四人の悪党


 フランスの片田舎、草原広がる中にぽつんとある小さな町。歳の離れた男女は三日ほど前にこの町にやって来た。黒川一士から紹介してもらったのはその小さな町で牧場を営む夫婦の家だ。車いすに乗った厳つい強面の男を、整った顔立ちの、凛とした雰囲気を纏う一人の女性が青々と広がる草原に向かって車いすを押している。

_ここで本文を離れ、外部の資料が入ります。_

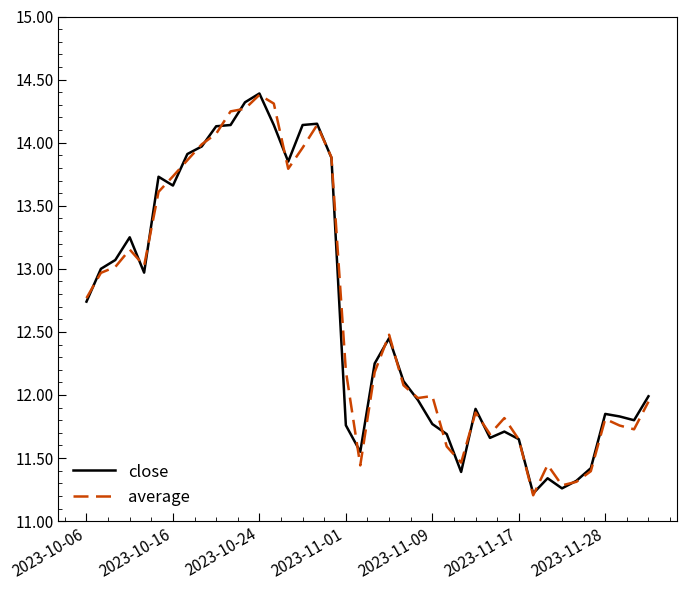

What is the maximum value for average?

14.4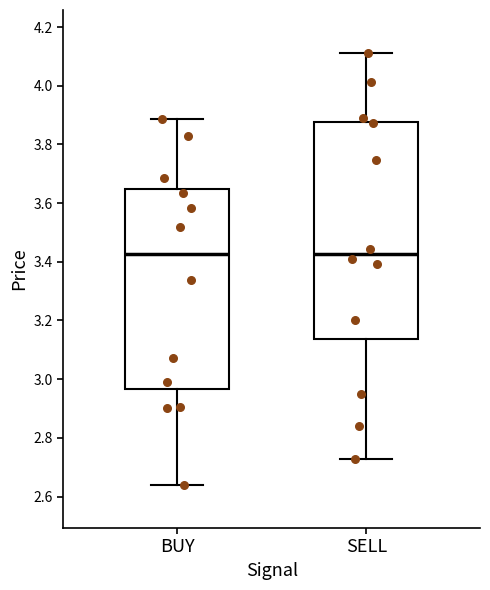

Comparing the boxes themselves (not the whiskers), which one is the tallest?

SELL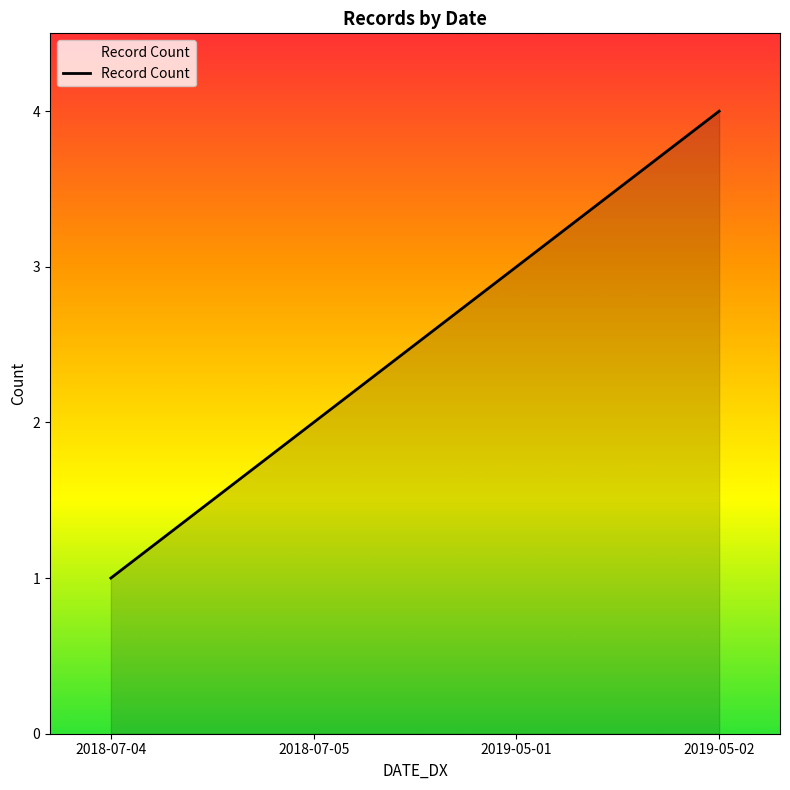

List the labels in order of value, largest first.

2019-05-02, 2019-05-01, 2018-07-05, 2018-07-04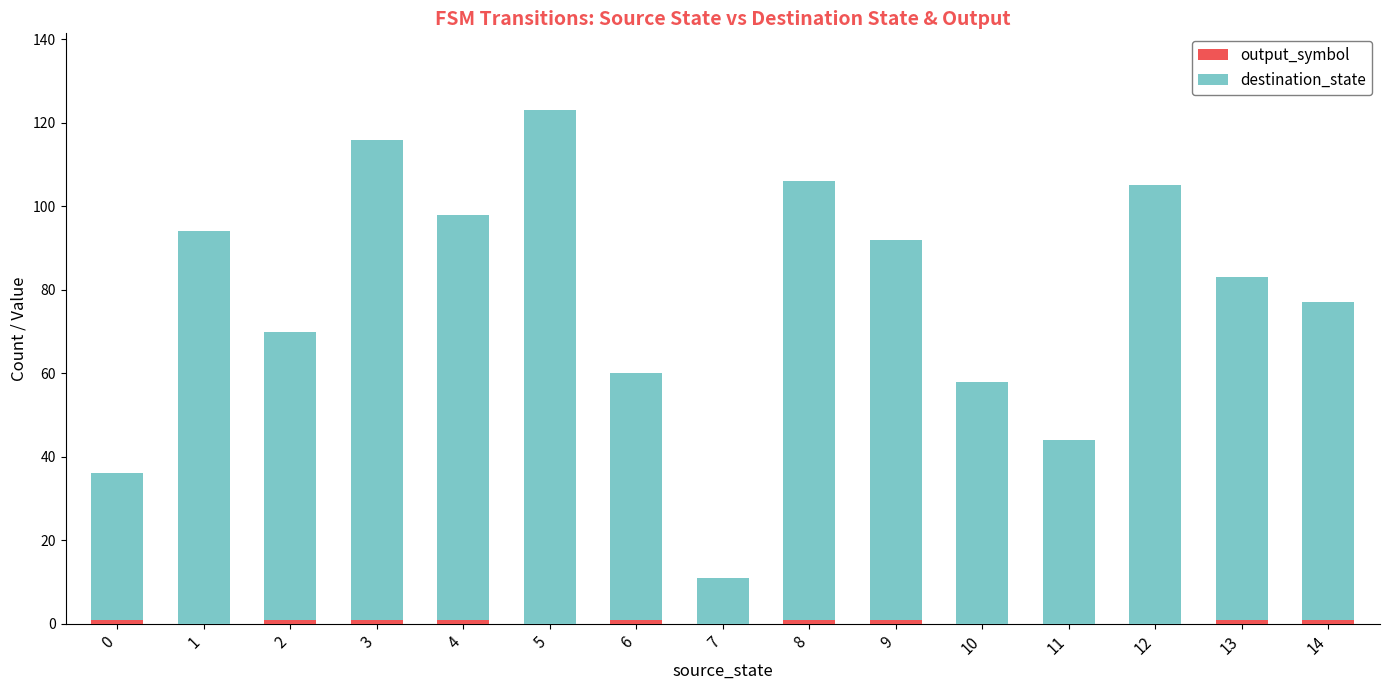

At which category is the sum across all series the highest?

5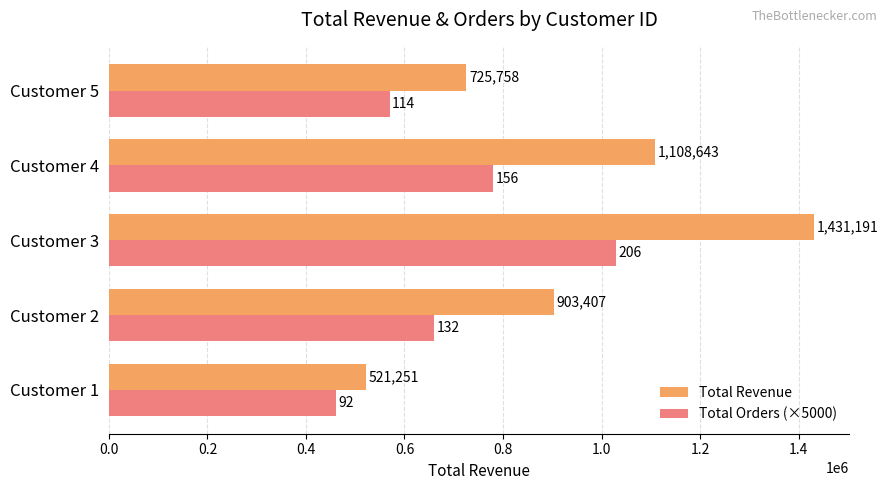

At how many categories does at least one series exceed 1244560?

1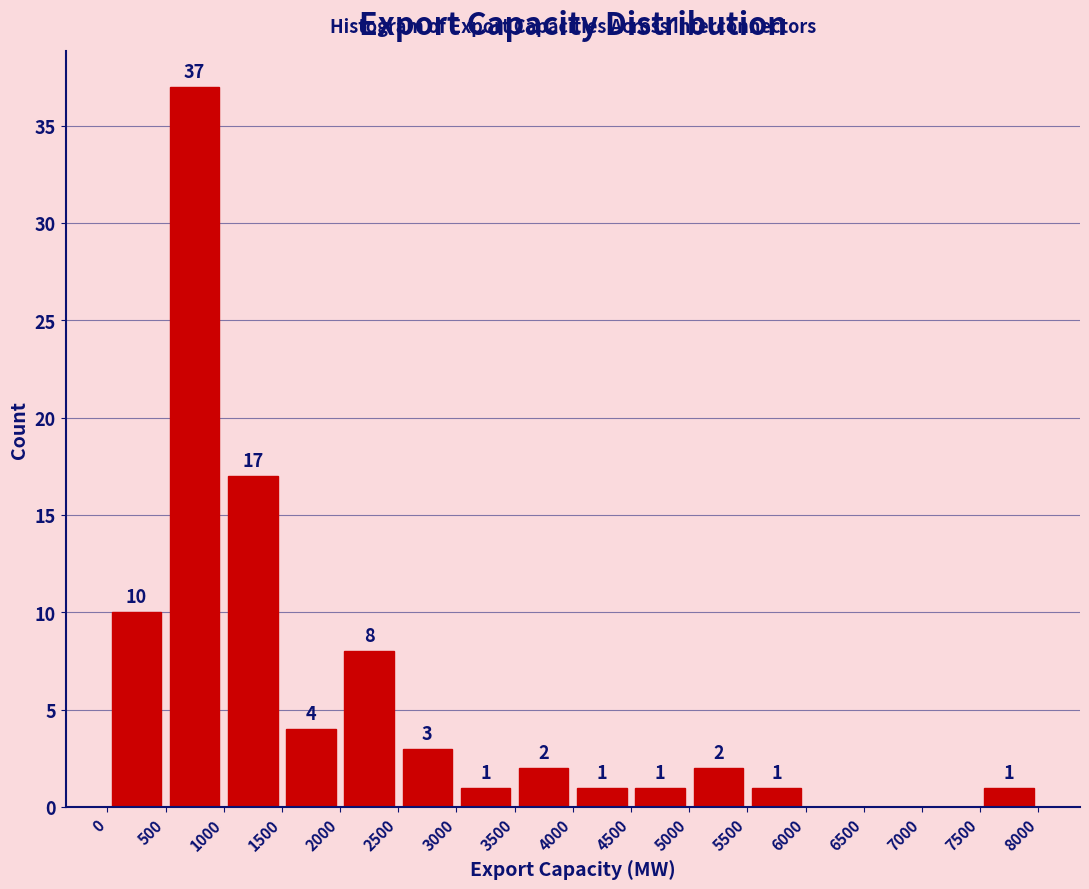

Over which range of the x-axis is the bar tallest?

500 to 1000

 それぞれ、マフィアの頭目として生きた二人だったが、今はただの親子になれるように、と互いに支え合っていて生きることを決め、アーサー・シャーロット、現在はアーサー・フレデリックとして自分の押す車いすに乗る男性、本当の父親であるオーガスト・フレデリックと共に舗装されていない道を進む。草原の丘に上がり、オーガストが口を開く。

「いいのか、私なんかのために人生を無駄にすることはないと思うぞ」

 優しく、アーサーは慣れないお淑やかな口調で返事をした。

「家族に遠慮なんかしないで」

 苦笑いでオーガストは日本で過ごした数日間を思い出し、小さな声で呟く

「子供の痛み、か」

 足の痛みと共にオーガストは思い浮かべたのは幼い頃、妻の霜子と共に日本へ送り出した子供の顔。顔は見れなかったが、赤い髪だけは母親の遺伝かな? と成長した我が子の姿を思い出し、胸を痛める。

「お……お父さん……」

 不意に、アーサーは頬を染めて、初めてオーガストのことを「お父さん」と呼ぶと、オーガストは照れ隠しに前を向き直す。それを見て、アーサーはくすくすと笑い出し「あーあ」と声を漏らした。空を仰ぎ、晴れ渡った空に向かってにこやかにアーサーは微笑む。

「似合わないことをするのはやっぱり、疲れるな」

 それでいい、とオーガストは笑った。ゆっくりでいい、それでいい。

「お礼の手紙を送りたいんだ。日本語で書きたいから手伝えよ、親父」

「口の悪い餓鬼め」

 笑って、親子は草原を進む。その先には、新しい世界が広がっていた。